INFORMATION GIVEN:
--- --- ---

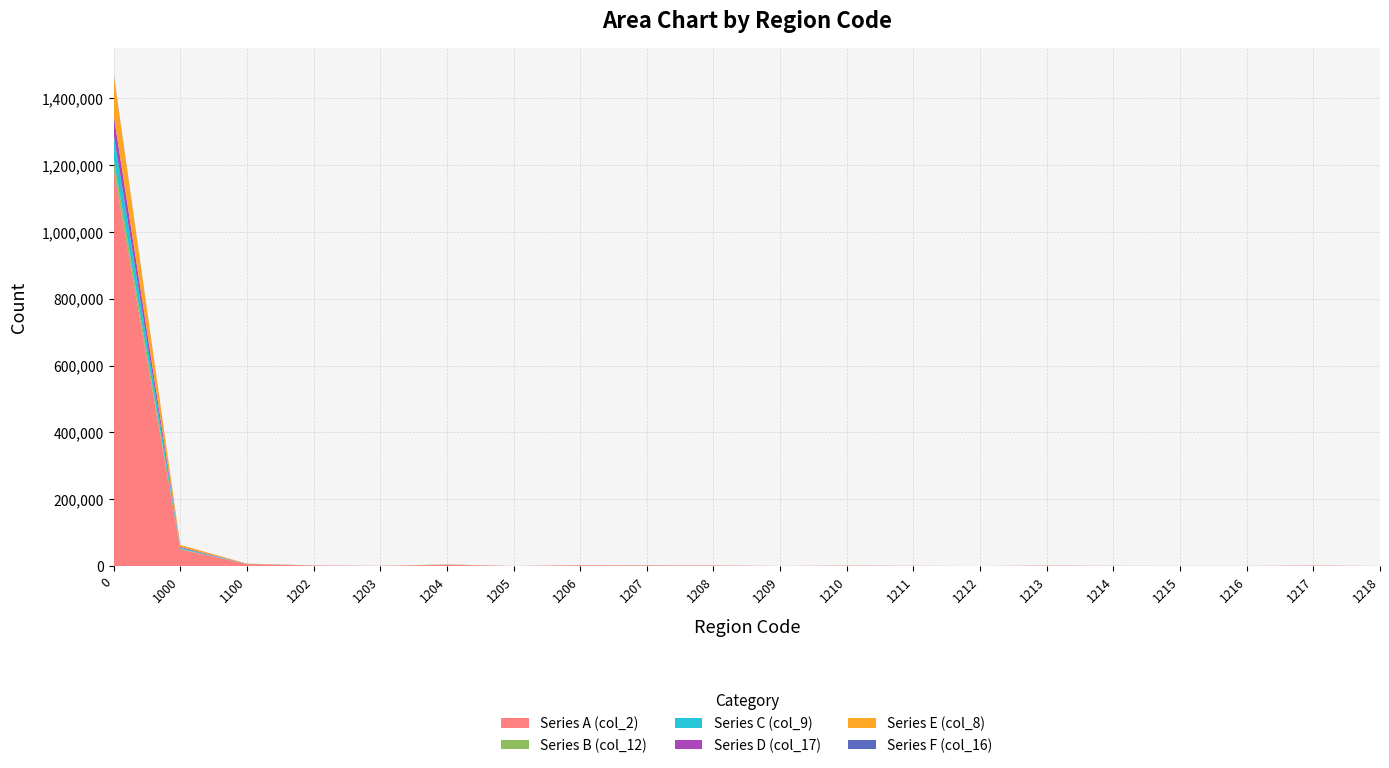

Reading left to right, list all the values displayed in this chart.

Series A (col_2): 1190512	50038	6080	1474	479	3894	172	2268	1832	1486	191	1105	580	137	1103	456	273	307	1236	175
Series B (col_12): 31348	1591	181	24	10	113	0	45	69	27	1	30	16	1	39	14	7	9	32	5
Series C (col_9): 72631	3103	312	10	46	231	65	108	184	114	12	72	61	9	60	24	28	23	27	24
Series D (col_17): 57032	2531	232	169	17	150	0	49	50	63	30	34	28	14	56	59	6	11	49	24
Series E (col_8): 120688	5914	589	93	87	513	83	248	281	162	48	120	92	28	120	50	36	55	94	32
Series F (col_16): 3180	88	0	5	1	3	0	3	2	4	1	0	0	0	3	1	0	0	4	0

--- --- ---

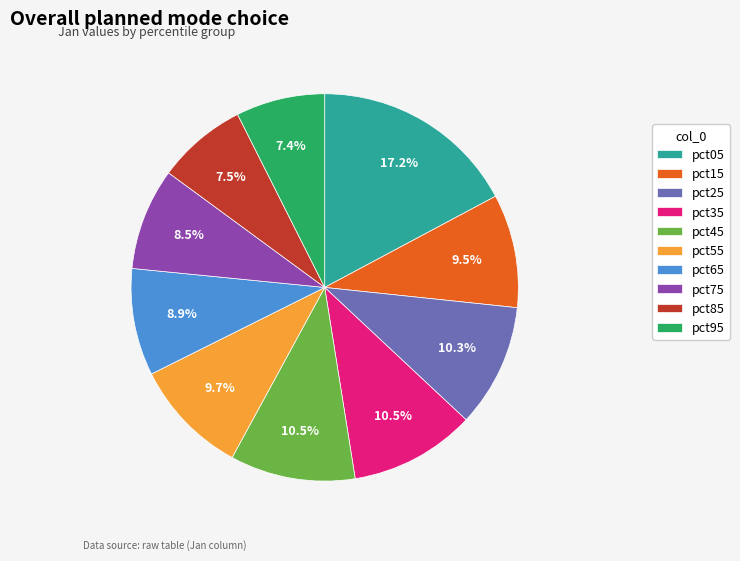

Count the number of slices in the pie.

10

--- --- ---

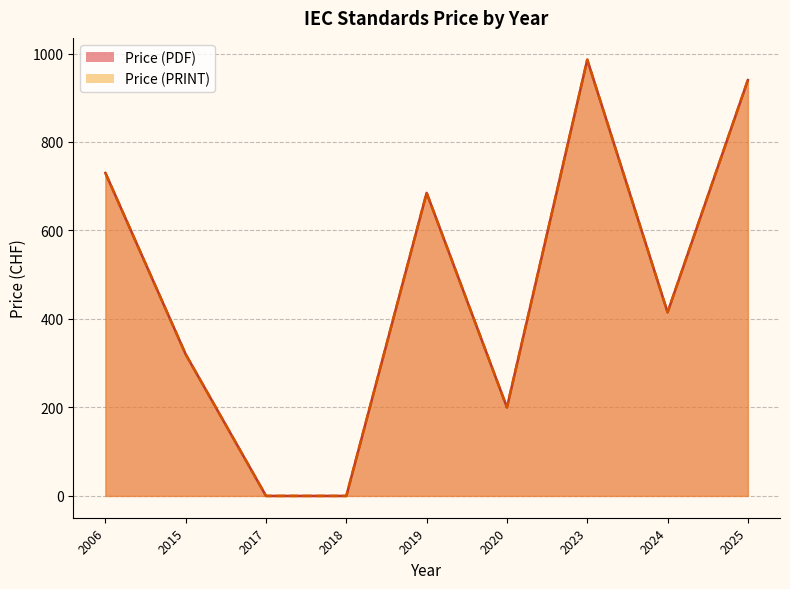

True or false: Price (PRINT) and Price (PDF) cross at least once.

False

--- --- ---

WHAT YOU HAVE TO DO: List each line of the material above that contains the word "Series".

SOLUTION TO THE PROBLEM:
Series A (col_2): 1190512	50038	6080	1474	479	3894	172	2268	1832	1486	191	1105	580	137	1103	456	273	307	1236	175
Series B (col_12): 31348	1591	181	24	10	113	0	45	69	27	1	30	16	1	39	14	7	9	32	5
Series C (col_9): 72631	3103	312	10	46	231	65	108	184	114	12	72	61	9	60	24	28	23	27	24
Series D (col_17): 57032	2531	232	169	17	150	0	49	50	63	30	34	28	14	56	59	6	11	49	24
Series E (col_8): 120688	5914	589	93	87	513	83	248	281	162	48	120	92	28	120	50	36	55	94	32
Series F (col_16): 3180	88	0	5	1	3	0	3	2	4	1	0	0	0	3	1	0	0	4	0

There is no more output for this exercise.